After an Explosion Took Four Limbs, This Veteran Found a New Way to Serve

In April 2012, U. S. Army staff sergeant Travis Mills survived a roadside explosion in Afghanistan but lost all four limbs. After his condition stabilized, he returned stateside to continue rehab. He knew recovery would be arduous, but then he discovered a different way to serve.

I’M FROM A very small town in Michigan. After high school, I played football at a community college, but I realized I was only there to play football. I wasn’t doing well in class. I moved back home and realized I didn’t want to be back home, either. I went to talk with a recruiting station, and within two weeks I was shipped out to basic training. I deployed to Afghanistan in 2007 with the 82nd Airborne Division. I deployed again in 2009.

When I returned home after my second deployment, my wife, Kelsey, and I bought a house, and we found out we were going to have a baby. My daughter, Chloe, was born in September 2011. I deployed for my third time to Afghanistan early the next year. One day, about a month and a half in, I set my backpack down and unknowingly placed it on top of a bomb.

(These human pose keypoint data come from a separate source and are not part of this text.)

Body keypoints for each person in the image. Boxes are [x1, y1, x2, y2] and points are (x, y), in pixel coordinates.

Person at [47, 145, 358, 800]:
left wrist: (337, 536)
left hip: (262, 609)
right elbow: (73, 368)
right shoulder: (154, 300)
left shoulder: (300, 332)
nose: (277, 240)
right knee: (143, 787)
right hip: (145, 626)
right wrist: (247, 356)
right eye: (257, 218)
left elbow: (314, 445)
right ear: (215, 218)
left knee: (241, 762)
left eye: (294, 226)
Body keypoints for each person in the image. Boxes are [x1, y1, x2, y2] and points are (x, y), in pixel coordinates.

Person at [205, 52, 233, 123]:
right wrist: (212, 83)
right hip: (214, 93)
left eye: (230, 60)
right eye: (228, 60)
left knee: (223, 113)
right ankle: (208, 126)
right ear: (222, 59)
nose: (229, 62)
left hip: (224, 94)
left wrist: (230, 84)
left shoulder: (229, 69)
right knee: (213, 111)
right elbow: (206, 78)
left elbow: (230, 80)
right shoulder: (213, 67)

Nine doctors and seven nurses worked on me for 14 hours to keep me alive. There were two nurses who took turns pumping air in and out of my lungs. I had over 400 units of blood given to me. When I woke up in Germany, the only person in the room was my brother-in-law. “My soldiers. How are my soldiers?” I asked him. He told me they were okay. And then I said, “Am I paralyzed?” He said no. I looked at him and said, “Josh, don’t lie to me. I can’t feel my fingers and toes.” And then he said, “You’re not paralyzed. You don’t have your fingers and toes anymore. They’re gone.” I’d lost both arms and legs.

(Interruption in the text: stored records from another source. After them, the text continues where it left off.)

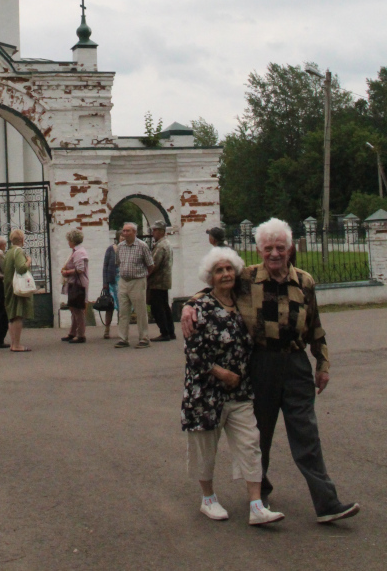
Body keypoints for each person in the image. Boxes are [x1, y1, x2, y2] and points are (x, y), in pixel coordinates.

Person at [181, 217, 359, 524]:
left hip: (295, 364)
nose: (274, 254)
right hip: (260, 364)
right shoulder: (246, 278)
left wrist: (323, 364)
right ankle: (258, 497)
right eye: (268, 248)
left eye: (280, 247)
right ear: (259, 250)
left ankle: (327, 503)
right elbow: (215, 287)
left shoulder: (304, 281)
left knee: (306, 434)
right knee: (259, 433)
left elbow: (315, 325)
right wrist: (189, 303)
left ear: (290, 249)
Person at [182, 247, 285, 526]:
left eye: (229, 269)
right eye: (219, 270)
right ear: (210, 277)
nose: (226, 274)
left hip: (240, 391)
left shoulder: (243, 301)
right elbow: (193, 352)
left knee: (251, 444)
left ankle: (256, 505)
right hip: (206, 393)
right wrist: (220, 373)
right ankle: (208, 500)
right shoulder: (200, 308)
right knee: (206, 448)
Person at [115, 221, 154, 348]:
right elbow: (118, 262)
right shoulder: (120, 246)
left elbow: (150, 265)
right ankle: (123, 338)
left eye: (128, 231)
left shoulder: (142, 246)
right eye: (124, 231)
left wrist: (143, 277)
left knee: (140, 310)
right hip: (123, 281)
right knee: (123, 311)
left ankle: (144, 338)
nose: (124, 233)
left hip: (137, 281)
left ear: (134, 232)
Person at [3, 229, 34, 352]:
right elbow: (21, 268)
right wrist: (29, 262)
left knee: (11, 316)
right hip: (18, 288)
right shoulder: (19, 251)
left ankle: (13, 343)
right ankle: (16, 344)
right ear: (22, 240)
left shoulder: (9, 252)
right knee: (18, 315)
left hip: (9, 285)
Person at [148, 220, 176, 342]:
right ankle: (170, 331)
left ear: (161, 231)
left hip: (157, 281)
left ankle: (164, 332)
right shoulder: (167, 244)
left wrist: (145, 275)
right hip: (164, 280)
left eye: (155, 230)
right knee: (164, 306)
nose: (153, 232)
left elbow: (153, 265)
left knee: (157, 307)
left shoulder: (160, 246)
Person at [61, 230, 89, 343]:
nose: (68, 242)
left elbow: (80, 269)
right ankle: (72, 332)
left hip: (78, 284)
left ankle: (81, 334)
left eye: (69, 240)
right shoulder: (76, 251)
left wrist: (66, 272)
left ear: (73, 241)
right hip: (74, 283)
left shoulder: (79, 253)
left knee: (78, 309)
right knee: (73, 308)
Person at [102, 231, 120, 339]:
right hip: (112, 282)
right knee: (110, 306)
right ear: (117, 237)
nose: (123, 237)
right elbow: (105, 266)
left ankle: (122, 330)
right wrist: (105, 283)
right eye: (121, 236)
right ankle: (107, 329)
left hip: (123, 282)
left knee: (122, 307)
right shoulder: (110, 249)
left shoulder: (127, 249)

I went from six-foot-three, 250 pounds, to three-foot-six, 140 pounds. I had to ask people to feed me and give me water. I needed help to use the bathroom. But the worst part was mental. All you can think about is What if I would’ve stepped here instead? or What if I didn’t put my bag there? I told my wife she should leave me and take everything we had.

She didn’t. I knew I had two options. I could either sit there and pity myself or get better. Everybody around me wanted me to get better. And I knew there were ways to get better. I was at Walter Reed for 19 months. I got prosthetics. I got stronger, and I was able to start dressing myself, feeding myself—all the stuff that you take for granted. I started realizing, Hey, I can still be active. I can still do things.

And I found that I enjoyed helping people. My wife and I decided to start a 501(c)(3) nonprofit called the Travis Mills Foundation. We organized a week with families of those who were physically injured from combat service. It went so well we did it again the next year. Then we got some funds and raised enough money to buy a property for the foundation. In 2017, we opened officially, and now we host eight families per week. We’ve grown to be one of the top veterans service organizations in the nation.

My wife and I are now going on 13 years of marriage. My son, Dax, is three, and he’s a wild man. My daughter is nine. We’re just going about life like we’re supposed to. There’s a slogan I started repeating to myself while at Walter Reed, and I still live by it today: “Never give up. Never quit.”

A version of this article appeared in the July/August 2021 issue of Men’s Health.